### WHAT YOU NEED TO DO
[A] Can you sum up the passage on Disraeli in Jerusalem in two sentences?
[B] Which people are named in the passage on Disraeli in Jerusalem?

### EXERCISE PASSAGE

※ ※ ※

Benjamin Disraeli visited Jerusalem in 1831, at the age of twenty six, hoping to find inspiration for his novel Alroy. The city was to prove the highlight of his Grand Tour, indeed he could have written “half a dozen sheets on this week, the most delightful of all our travels.” [1] The weather was glorious and Disraeli dined “every day on the roof of [his] house by moonlight” [2] after playing at the intrepid nineteenth century tourist and respectable British pilgrim. He was wined and dined by the social powers and he visited the Tombs of the Kings and the Holy Sepulchre. He was, in essence, representative of the supposed two thousand traveller-authors who visited Palestine between 1800 and 1878 [3] and whose impressions were refracted through their biblical and historical education. The majority paid little or no attention to the reality of the Holy Land instead taking their cues from literary antecedents, especially, of course, the Bible. In 1837 for example Lord Lindsay Crawford wrote home to his mother that he “had tried every spot pointed out as the scene of Scriptural events by the words of the Bible, the only safe guide-book in this land of ignorance and superstition.” [4] In instances such as this we can see Orientalism [5] in practice and observe the effect that this innate, largely xenophobic, attitude had on the British view of the Holy Land. For these writers “the real Palestine was the one described in the books rather than the one they saw before them.” [6]

While some, such as Said and Nassar, see Disraeli’s literary output as a product of the Orientalist discourse we can see a certain realisation, especially evident in Tancred, of the cosmopolitan and universally valid nature of Jerusalem and its inhabitants.

※ ※ ※

Items from a data source

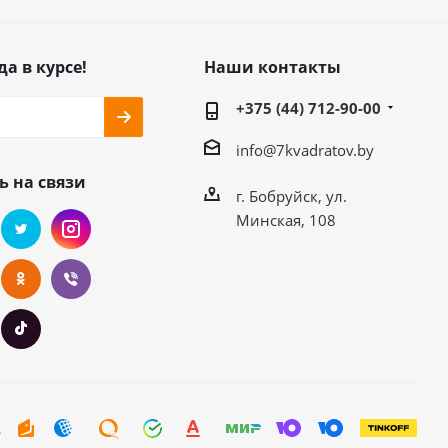
да в курсе!
Наши контакты
+375 (44) 712-90-00
info@7kvadratov.by
ь на связи
г. Бобруйск, ул.
Минская, 108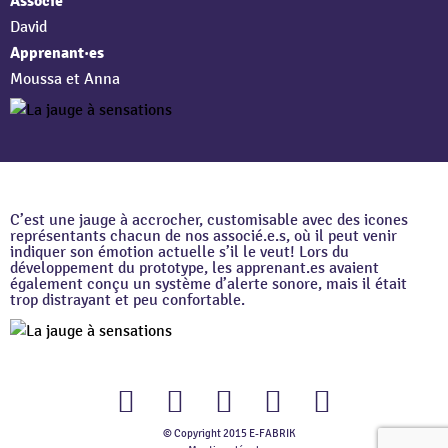
Associé
David
Apprenant·es
Moussa et Anna
C’est une jauge à accrocher, customisable avec des icones
représentants chacun de nos associé.e.s, où il peut venir
indiquer son émotion actuelle s’il le veut! Lors du
développement du prototype, les apprenant.es avaient
également conçu un système d’alerte sonore, mais il était
trop distrayant et peu confortable.
© Copyright 2015 E-FABRIK
Facebook
Twitter
Youtube
Instagram
Flickr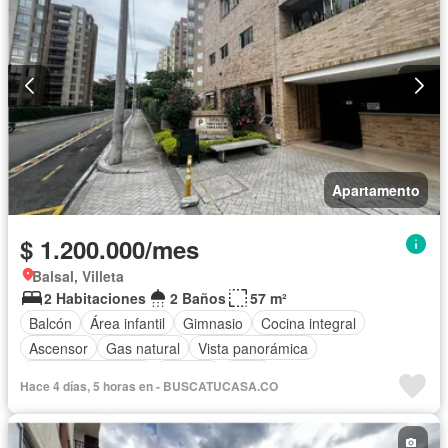
Apartamento
$ 1.200.000/mes
Balsal, Villeta
2 Habitaciones
2 Baños
57 m²
Balcón
Área infantil
Gimnasio
Cocina integral
Ascensor
Gas natural
Vista panorámica
Seguridad privada
Piscina
Agua
Hace 4 días, 5 horas en - BUSCATUCASA.CO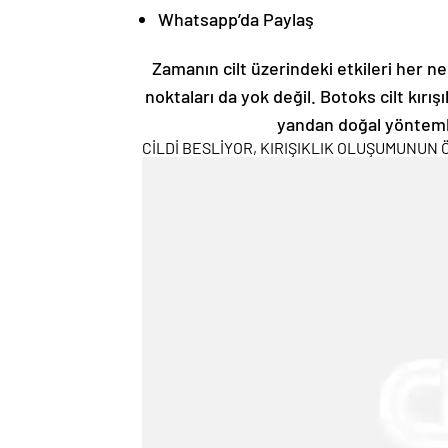
Whatsapp’da Paylaş
Zamanın cilt üzerindeki etkileri her ne
noktaları da yok değil. Botoks cilt kırış
yandan doğal yöntemle
CİLDİ BESLİYOR, KIRIŞIKLIK OLUŞUMUNUN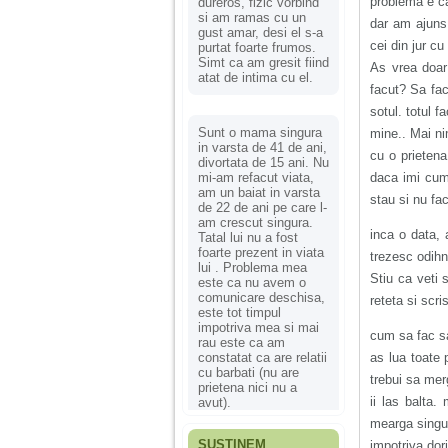
problema e ca
dureros, fizic vorbind
si am ramas cu un
dar am ajuns
gust amar, desi el s-a
cei din jur c
purtat foarte frumos.
Simt ca am gresit fiind
As vrea doar
atat de intima cu el.
facut? Sa fa
sotul. totul 
Sunt o mama singura
mine.. Mai ni
in varsta de 41 de ani,
cu o prieten
divortata de 15 ani. Nu
mi-am refacut viata,
daca imi cum
am un baiat in varsta
stau si nu fa
de 22 de ani pe care l-
am crescut singura.
inca o data,
Tatal lui nu a fost
foarte prezent in viata
trezesc odih
lui . Problema mea
Stiu ca veti
este ca nu avem o
comunicare deschisa,
reteta si scr
este tot timpul
impotriva mea si mai
cum sa fac s
rau este ca am
constatat ca are relatii
as lua toate 
cu barbati (nu are
trebui sa mer
prietena nici nu a
ii las balta
avut).
mearga singur
SUSȚINEM
impotriva dori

※ ※ ※

### ANSWERS TO THE EXERCISES
[A] In 1831 Benjamin Disraeli visited Jerusalem in search of inspiration for his novel Alroy and found it the highlight of his Grand Tour, making him representative of the roughly two thousand travel writers who visited Palestine between 1800 and 1878. Most of these writers saw the Holy Land through the Bible and other books rather than as it really was, an Orientalist attitude, though Disraeli's Tancred shows a certain realization of the cosmopolitan and universally valid nature of Jerusalem and its inhabitants.

[B] Benjamin Disraeli, Lord Lindsay Crawford, Said, Nassar